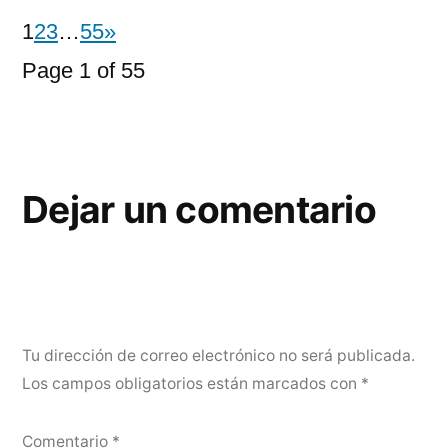
1
2
3
…
55
»
Page 1 of 55
Dejar un comentario
Tu dirección de correo electrónico no será publicada.
Los campos obligatorios están marcados con
*
Comentario
*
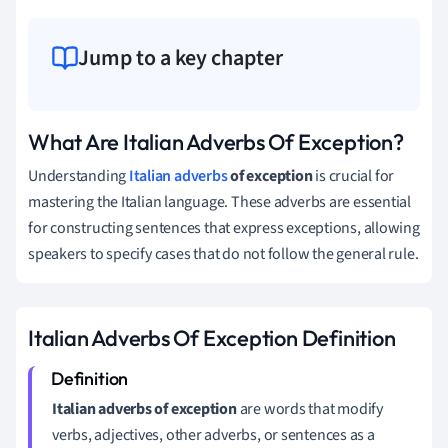
Jump to a key chapter
What Are Italian Adverbs Of Exception?
Understanding
Italian adverbs
of exception
is crucial for
mastering the Italian language. These adverbs are essential
for constructing sentences that express exceptions, allowing
speakers to specify cases that do not follow the general rule.
Italian Adverbs Of Exception Definition
Italian adverbs of exception
are words that modify
verbs, adjectives, other adverbs, or sentences as a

++++++++

* [Work item]: Which lines in the rows above contain the word "that"? Pick out each one and copy it in full.

* [Result]:
for constructing sentences that express exceptions, allowing
speakers to specify cases that do not follow the general rule.
are words that modify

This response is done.